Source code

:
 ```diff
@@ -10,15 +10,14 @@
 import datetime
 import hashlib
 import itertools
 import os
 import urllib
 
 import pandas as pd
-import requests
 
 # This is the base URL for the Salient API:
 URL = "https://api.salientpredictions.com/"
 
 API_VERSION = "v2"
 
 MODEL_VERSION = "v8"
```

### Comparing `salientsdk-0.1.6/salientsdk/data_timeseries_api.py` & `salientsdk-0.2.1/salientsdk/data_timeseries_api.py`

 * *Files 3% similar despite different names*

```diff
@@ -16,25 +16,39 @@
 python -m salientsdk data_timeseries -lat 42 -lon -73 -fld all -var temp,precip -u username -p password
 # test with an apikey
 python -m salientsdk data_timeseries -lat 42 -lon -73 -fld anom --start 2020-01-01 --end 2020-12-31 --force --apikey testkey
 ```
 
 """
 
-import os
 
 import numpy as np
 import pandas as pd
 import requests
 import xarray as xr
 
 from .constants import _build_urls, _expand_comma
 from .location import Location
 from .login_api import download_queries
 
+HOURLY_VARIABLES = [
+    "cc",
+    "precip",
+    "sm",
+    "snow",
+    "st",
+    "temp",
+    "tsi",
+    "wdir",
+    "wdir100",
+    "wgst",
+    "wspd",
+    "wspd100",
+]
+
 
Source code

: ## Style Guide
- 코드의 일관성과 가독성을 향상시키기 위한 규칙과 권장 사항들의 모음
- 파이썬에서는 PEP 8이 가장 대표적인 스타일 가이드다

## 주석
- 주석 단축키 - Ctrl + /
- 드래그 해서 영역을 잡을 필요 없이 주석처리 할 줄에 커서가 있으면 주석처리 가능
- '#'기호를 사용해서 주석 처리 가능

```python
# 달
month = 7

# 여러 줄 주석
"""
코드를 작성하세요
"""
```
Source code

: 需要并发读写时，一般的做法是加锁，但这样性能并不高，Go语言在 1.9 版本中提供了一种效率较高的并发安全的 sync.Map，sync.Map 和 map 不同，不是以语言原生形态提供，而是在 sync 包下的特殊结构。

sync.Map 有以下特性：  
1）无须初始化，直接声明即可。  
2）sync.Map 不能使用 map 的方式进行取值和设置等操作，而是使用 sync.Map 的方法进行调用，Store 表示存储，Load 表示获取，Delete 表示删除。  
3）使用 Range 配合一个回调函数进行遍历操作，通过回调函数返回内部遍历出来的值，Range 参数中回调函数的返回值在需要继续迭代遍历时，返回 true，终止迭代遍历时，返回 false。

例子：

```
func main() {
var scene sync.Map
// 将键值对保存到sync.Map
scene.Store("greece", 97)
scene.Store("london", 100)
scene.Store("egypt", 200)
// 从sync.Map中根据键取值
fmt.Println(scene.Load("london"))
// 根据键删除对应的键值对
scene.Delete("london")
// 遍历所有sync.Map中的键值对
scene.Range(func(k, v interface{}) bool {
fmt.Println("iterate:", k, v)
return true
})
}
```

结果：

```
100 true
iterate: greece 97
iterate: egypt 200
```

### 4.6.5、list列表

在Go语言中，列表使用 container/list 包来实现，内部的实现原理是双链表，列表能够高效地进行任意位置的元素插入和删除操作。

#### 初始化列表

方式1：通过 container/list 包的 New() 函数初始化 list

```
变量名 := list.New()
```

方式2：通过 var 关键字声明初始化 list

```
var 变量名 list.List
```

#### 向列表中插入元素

• _Task requirements_: Find how many lines above include "true", then write only that count.

• _Task response_: 3